One thing that strikes me in looking at the two jails--which incidentally sit right next to eat other, is how insubstantial a metal building looks as a jail--especially compared to its century-old predecessor made of native stone.  Not to mention how much more atmospheric the old jail is.  The new one looks like a warehouse ... and maybe that's how lots of folks see its function:  warehousing the "bad guys."  Heck, the new jail doesn't even have bars on the windows ... but I guess you don't need bars in the absence of windows!

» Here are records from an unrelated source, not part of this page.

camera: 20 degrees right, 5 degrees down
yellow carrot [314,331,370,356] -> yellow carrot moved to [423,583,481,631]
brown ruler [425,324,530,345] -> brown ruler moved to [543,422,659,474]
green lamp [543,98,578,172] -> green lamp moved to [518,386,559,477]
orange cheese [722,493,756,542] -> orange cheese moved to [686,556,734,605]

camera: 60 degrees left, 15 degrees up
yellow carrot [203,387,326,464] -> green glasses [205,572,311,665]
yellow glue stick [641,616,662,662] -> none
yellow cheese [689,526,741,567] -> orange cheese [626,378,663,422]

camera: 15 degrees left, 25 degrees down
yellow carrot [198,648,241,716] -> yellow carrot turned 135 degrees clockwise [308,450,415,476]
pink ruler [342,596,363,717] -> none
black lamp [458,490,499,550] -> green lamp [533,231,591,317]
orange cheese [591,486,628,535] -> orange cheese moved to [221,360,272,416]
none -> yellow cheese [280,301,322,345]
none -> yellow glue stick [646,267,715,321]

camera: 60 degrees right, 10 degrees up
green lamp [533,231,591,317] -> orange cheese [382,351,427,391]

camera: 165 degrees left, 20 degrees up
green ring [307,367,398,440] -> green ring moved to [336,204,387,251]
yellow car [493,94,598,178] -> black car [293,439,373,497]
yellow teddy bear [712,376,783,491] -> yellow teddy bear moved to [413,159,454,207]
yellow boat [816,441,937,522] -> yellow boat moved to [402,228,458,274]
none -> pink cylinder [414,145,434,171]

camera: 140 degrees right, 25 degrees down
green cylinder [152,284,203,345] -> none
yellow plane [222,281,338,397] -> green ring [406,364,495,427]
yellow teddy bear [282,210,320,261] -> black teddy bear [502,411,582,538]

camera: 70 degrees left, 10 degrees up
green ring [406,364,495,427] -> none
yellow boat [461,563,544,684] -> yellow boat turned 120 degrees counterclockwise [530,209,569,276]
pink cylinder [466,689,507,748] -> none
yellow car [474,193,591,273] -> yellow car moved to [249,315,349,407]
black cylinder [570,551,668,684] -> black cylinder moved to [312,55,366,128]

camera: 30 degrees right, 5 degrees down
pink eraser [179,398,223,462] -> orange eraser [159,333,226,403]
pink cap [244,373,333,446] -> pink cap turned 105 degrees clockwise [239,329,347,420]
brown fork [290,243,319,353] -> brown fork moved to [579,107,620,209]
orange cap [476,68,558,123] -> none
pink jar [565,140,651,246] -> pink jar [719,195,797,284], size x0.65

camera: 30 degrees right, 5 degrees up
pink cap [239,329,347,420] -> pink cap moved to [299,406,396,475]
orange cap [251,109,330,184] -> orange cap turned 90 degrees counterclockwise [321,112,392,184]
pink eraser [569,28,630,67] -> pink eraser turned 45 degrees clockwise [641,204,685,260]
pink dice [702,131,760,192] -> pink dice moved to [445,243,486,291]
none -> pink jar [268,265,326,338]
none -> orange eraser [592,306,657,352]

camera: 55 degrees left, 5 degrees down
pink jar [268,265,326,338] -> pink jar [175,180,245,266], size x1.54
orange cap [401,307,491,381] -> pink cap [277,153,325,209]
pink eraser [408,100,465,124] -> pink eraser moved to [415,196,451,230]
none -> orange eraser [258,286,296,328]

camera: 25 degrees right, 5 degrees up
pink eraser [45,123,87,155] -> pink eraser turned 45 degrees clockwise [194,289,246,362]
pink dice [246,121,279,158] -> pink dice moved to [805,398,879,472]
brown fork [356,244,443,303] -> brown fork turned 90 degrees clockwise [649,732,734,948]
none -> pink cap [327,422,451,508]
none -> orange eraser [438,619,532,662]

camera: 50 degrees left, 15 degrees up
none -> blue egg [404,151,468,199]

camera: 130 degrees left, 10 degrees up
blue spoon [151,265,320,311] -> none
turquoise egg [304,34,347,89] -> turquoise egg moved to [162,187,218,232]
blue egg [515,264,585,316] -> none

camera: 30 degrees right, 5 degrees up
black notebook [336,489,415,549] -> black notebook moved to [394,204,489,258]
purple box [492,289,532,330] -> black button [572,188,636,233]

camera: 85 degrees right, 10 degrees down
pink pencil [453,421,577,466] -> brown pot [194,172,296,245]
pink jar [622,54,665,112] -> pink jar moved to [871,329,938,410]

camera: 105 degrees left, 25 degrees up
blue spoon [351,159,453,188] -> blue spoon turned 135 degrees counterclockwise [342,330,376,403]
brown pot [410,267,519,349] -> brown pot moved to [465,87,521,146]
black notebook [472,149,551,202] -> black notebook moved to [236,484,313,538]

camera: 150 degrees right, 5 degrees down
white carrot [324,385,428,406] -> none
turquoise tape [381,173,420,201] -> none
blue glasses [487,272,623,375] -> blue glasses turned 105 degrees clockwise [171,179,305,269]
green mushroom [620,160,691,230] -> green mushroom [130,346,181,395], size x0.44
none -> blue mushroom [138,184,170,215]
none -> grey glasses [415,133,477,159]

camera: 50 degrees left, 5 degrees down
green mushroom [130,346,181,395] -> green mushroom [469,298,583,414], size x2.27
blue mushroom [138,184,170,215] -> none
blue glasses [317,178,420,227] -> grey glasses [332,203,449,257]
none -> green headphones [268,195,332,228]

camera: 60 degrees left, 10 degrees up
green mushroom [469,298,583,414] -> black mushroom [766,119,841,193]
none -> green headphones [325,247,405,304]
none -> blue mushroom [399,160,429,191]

A more recent story, from the June 6, 2012, issue of the paper, indicates that Newton County still does not have funding to operate the jail.  In 2008, the county's voters passed a half-cent sales tax to finance the bond issue to build the jail, but voters rejected another half-cent sales tax that would have provided funding for the jail's ongoing operation.  At its June 4, meeting the Quorum Court again took up the funding issue.  Justice of the Peace Terry Clark suggested the court seek a sales tax to meet the jail's operational costs.  He moved that the County Clerk draft two resolutions for the Quorum Court to consider at its July meeting, one resolution that would call (again) for a half-cent sales tax to operate the jail and another that would call for a one cent sales tax, with proceeds to be divided evenly between jail operations and county roads.  (Photo below is of the county law enforcement center, which is also conveniently adjacent to both the old and new jails, and just one block off the square.)

In other news, the Quorum Court at its May meeting passed a resolution designating Northwest Arkansas Economic Development District (NWAEDD) as project administrator of a grant for which the county is applying.  The grant application, for about $934,000, will be lodged with the Arkansas Community and Economic Development program.  The funds, if received, would be used to partially fund improvements to the Nail-Swain water system.  The project's total cost will be about $2.6 million.  NWAEDD will be an "administrative consultant to assist in the implementation of the grant application" and administration of the funds, if the grant is successful.

The Quorum Court also appropriated $3,685.39 from the "Department of Emergency Management for training and exercises."  The funds were transferred into the Sheriff's Office budget for "capital outlay."

At its June meeting, the Quorum Court appropriated into the road budget $129,930 from the U.S. Forest Service for repair of roads.  (The of lack of federal support for roads was addressed in this earlier post).  The road department also received $66,509.81 from the Arkansas Dept. of Emergency Management.  Additionally, $336 was appropriated to the Sheriff's office, funds the state paid to the county for housing an inmate.  The "Elections account" received $16 from the State Board of Election Commissioners for the certification of poll workers.